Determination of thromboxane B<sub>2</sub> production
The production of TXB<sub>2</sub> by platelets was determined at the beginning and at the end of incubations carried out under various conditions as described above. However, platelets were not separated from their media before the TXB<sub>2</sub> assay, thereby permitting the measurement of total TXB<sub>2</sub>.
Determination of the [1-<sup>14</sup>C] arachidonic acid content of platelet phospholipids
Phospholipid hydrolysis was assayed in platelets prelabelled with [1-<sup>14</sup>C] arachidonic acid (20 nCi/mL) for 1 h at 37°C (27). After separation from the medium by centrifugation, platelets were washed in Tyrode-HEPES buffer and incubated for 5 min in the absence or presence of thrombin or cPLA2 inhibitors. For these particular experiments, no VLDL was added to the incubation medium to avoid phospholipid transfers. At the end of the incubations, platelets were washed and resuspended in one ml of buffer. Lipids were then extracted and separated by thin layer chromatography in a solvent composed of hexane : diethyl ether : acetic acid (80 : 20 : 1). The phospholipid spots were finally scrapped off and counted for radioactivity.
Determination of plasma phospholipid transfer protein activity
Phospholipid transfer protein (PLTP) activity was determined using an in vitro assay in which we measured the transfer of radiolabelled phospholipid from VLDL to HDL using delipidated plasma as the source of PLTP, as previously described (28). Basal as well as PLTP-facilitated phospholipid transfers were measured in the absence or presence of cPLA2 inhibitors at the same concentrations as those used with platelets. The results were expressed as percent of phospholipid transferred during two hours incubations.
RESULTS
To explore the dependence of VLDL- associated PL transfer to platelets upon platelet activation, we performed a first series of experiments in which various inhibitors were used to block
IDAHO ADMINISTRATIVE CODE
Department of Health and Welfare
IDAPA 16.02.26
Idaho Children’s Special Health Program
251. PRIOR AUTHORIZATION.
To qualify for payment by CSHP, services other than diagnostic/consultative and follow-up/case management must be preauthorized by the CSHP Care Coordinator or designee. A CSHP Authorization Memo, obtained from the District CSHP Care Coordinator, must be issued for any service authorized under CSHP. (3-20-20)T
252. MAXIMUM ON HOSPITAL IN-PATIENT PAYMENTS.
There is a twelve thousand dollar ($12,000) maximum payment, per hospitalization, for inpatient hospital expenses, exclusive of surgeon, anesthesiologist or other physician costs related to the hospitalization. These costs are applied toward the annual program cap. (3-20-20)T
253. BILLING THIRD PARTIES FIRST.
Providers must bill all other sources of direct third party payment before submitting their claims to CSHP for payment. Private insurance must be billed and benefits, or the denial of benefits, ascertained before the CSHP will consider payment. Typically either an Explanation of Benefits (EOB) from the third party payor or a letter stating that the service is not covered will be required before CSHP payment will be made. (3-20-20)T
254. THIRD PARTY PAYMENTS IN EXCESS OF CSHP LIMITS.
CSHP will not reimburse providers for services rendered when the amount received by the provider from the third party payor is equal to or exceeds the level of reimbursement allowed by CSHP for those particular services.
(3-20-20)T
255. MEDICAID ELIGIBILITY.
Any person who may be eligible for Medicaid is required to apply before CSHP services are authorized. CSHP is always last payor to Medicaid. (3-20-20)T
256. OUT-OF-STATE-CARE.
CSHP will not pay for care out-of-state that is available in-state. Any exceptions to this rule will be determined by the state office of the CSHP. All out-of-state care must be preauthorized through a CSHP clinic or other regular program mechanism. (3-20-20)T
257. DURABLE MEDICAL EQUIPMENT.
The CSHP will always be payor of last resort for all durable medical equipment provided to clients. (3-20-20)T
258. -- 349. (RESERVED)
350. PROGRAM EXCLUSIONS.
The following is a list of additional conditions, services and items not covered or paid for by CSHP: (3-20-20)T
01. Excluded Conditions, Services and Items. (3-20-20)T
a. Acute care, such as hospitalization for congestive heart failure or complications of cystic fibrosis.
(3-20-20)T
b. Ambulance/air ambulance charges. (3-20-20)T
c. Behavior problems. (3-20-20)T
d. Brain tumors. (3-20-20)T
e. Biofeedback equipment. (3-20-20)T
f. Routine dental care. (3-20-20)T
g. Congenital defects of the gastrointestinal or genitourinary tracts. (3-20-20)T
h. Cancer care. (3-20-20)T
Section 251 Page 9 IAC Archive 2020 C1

......

What is being asked: Restate word for word only the lines above from the line containing "The CSHP will always" to the line containing "d. Brain tumors. (3-20-20)T", both of them included.

Exercise output:
The CSHP will always be payor of last resort for all durable medical equipment provided to clients. (3-20-20)T
258. -- 349. (RESERVED)
350. PROGRAM EXCLUSIONS.
The following is a list of additional conditions, services and items not covered or paid for by CSHP: (3-20-20)T
01. Excluded Conditions, Services and Items. (3-20-20)T
a. Acute care, such as hospitalization for congestive heart failure or complications of cystic fibrosis.
(3-20-20)T
b. Ambulance/air ambulance charges. (3-20-20)T
c. Behavior problems. (3-20-20)T
d. Brain tumors. (3-20-20)T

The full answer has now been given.